Saved entries
== Segment start ==

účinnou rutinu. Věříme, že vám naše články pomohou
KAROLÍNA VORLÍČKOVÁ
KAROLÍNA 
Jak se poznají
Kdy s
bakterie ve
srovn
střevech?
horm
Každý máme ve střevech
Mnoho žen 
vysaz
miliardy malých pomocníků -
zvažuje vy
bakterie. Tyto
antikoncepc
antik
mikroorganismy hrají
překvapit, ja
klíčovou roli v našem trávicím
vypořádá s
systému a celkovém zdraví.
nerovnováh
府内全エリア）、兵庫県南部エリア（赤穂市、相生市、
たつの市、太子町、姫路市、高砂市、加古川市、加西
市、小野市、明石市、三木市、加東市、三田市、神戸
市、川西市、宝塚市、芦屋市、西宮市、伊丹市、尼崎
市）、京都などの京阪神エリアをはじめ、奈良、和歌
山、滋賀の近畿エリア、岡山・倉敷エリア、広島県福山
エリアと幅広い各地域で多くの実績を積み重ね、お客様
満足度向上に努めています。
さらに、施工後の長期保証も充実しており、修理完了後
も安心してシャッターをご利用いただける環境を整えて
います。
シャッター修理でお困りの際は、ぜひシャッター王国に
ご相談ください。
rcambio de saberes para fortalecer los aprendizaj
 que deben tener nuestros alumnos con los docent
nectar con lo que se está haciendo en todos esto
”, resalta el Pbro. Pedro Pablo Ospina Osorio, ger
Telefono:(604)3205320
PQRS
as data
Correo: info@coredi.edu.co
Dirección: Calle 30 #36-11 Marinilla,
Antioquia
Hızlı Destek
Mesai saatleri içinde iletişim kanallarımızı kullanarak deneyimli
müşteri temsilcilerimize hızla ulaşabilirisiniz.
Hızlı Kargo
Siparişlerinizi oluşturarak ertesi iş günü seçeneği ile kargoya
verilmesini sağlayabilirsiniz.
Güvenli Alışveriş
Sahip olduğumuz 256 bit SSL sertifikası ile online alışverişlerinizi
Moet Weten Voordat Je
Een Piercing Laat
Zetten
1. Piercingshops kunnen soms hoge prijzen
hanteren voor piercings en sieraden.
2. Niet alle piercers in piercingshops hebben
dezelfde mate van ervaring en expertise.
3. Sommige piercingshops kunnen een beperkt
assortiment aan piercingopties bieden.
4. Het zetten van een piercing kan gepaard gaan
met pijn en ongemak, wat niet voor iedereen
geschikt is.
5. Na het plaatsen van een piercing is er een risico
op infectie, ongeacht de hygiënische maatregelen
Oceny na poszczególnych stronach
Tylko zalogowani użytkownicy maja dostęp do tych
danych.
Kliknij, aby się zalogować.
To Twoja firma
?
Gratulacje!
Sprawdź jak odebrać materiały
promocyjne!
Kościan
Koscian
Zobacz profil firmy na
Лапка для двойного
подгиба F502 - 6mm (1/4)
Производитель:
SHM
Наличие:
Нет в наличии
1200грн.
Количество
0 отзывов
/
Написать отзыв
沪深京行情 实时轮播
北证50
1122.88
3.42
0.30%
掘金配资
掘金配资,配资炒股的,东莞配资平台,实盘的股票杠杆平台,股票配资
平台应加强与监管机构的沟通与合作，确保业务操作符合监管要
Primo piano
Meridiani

== Segment end ==

WHAT THE TASK REQUIRES:
All lines above from the one containing "nectar con lo" to the one containing "hanteren voor piercings en sieraden." must be repeated exactly, both lines included, and no others.

FINISHED EXERCISE:
nectar con lo que se está haciendo en todos esto
”, resalta el Pbro. Pedro Pablo Ospina Osorio, ger
Telefono:(604)3205320
PQRS
as data
Correo: info@coredi.edu.co
Dirección: Calle 30 #36-11 Marinilla,
Antioquia
Hızlı Destek
Mesai saatleri içinde iletişim kanallarımızı kullanarak deneyimli
müşteri temsilcilerimize hızla ulaşabilirisiniz.
Hızlı Kargo
Siparişlerinizi oluşturarak ertesi iş günü seçeneği ile kargoya
verilmesini sağlayabilirsiniz.
Güvenli Alışveriş
Sahip olduğumuz 256 bit SSL sertifikası ile online alışverişlerinizi
Moet Weten Voordat Je
Een Piercing Laat
Zetten
1. Piercingshops kunnen soms hoge prijzen
hanteren voor piercings en sieraden.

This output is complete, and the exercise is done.